De même, le ministre des Affaires étrangères Ramtam Lamamra, un poids lourd du gouvernement algérien, cherchait manifestement à arrondir les angles. En affirmant à son homologue tunisien, Othman Jerandi, que l’Algérie « restera toujours aux côtés de la Tunisie; qui fut et demeure encore un appui pour l’Algérie. Compte tenu du passé, du présent, de l’avenir et du destin commun des deux pays ». Et ce, au cours d’un entretien, en marge du Sommet extraordinaire de l’Union africaine. Lequel se tenait les 27 et 28 mai courant à Malabo, capitale de la Guinée équatoriale.
D’ailleurs, la rencontre a également porté sur les prochaines échéances bilatérales; notamment la tenue de la haute commission mixte.

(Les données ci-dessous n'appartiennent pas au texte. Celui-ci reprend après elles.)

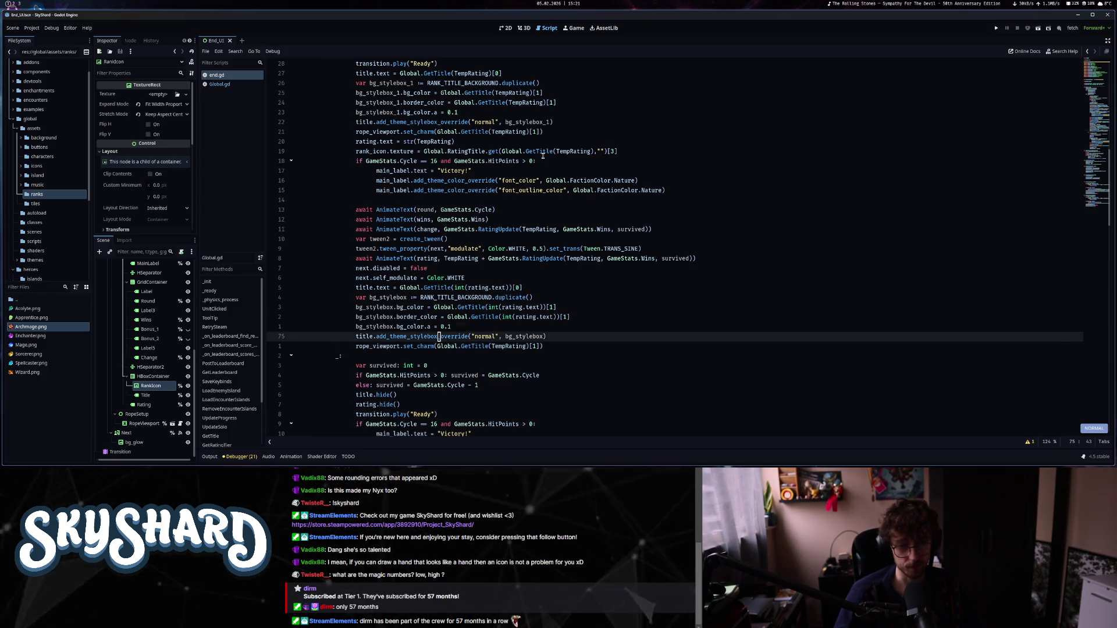
{"action": "key", "text": "w"}
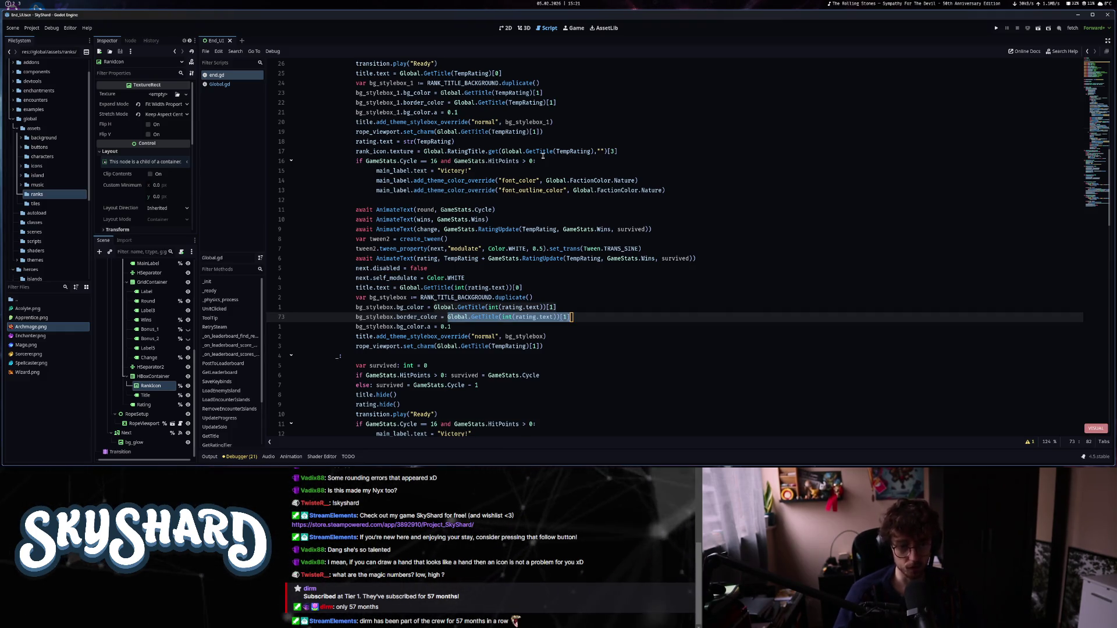
Clear the argument of the later set_charm call, leaving set_charm() empty.
{"action": "key", "text": "Return"}
{"action": "key", "text": "Return"}
{"action": "key", "text": "Return"}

Ainsi souligne un communiqué du ministère des Affaires étrangères paru dimanche.
L’incident est-il clos pour autant? Non, pas si vite, car ce serait aller vite en besogne.
Appréhensions de l’Algérie et de l’Italie
Car, cette déclaration prononcée par M. Tebboune à Rome n’est pas le fruit du hasard. En effet, elle reflète l’appréhension grandissante aussi bien de l’Algérie que de l’Italie quant au risques d’instabilité en Tunisie. Et plus précisément à l’isolement politique aussi bien à l’échelle nationale qu’internationale du président Kaïs Saïed. Ce dernier, par son attitude isolationniste, risque de plonger le pays dans l’inconnu.
Et ce, au moment même où le Sud de l’Europe dépend de plus en plus du gaz algérien, à cause de l’embargo sur la Russie. D’autant plus que cette précieuse denrée stratégique s’achemine vers l’Italie par le Trans-Mediterranean Pipeline. A savoir, un gazoduc qui parcourt 370 km sur notre sol, avant d’atterrir en Sicile. Un enjeu stratégique de taille et un risque d’instabilité qu’Alger et Rome ne sauraient tolérer. D’où l’avertissement commun lancé à l’actuel locataire du palais de Carthage.